Michael “What part of ‘no refund’ don’t you understand” O’Leary took himself away from the job of airline spokesperson last year, after he announced the company would be replacing its notoriously unhelpful customer service strategy with something of a charm offensive.
The secret weapon of said charm offensive was revealed as new chief marketing officer Kenny Jacobs and we suspect he has had his first coup. Getting rid of the Ryanair “cabin crew stunners” charity calendar.
At yesterday’s first quarter results conference, Ryanair said it would have a “pause and think” about the calendar, in a bid to find something less, er, trashy, to raise money. Jacobs joked they might create a calendar featuring the management team in bikinis instead. It wasn’t too long ago the company was defending the boobstastic publication, claiming “there’s nothing demeaning about our people volunteering to raise money.” No, nothing at all, especially if they’ve got a nice pair, eh?

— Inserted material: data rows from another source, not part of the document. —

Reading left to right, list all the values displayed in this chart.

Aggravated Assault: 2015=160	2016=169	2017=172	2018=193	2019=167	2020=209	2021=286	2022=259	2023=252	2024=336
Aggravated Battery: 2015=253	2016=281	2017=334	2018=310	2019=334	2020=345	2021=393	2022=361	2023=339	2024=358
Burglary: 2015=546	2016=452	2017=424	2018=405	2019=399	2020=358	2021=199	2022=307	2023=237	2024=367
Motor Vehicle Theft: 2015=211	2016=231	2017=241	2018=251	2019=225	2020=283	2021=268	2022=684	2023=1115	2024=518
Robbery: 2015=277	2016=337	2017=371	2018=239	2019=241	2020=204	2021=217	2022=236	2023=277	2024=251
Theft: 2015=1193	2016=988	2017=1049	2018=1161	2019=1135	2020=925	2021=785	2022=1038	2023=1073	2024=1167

O’Leary admitted yesterday he wished he’d morphed into his new, cuddlier self earlier (well, the 152 per cent increase in Q1 profits agrees with him). The outspoken boss likened his old attitude to Millwall FC, with its famous chant “no one likes us, we don’t care”.
Perhaps these lyrics from O’Leary’s favourite team Man City and its anthem Blue Moon, are better suited now: “I heard someone whisper please adore me. And when I looked the moon had turned to gold.” That’s 152 per cent more gold.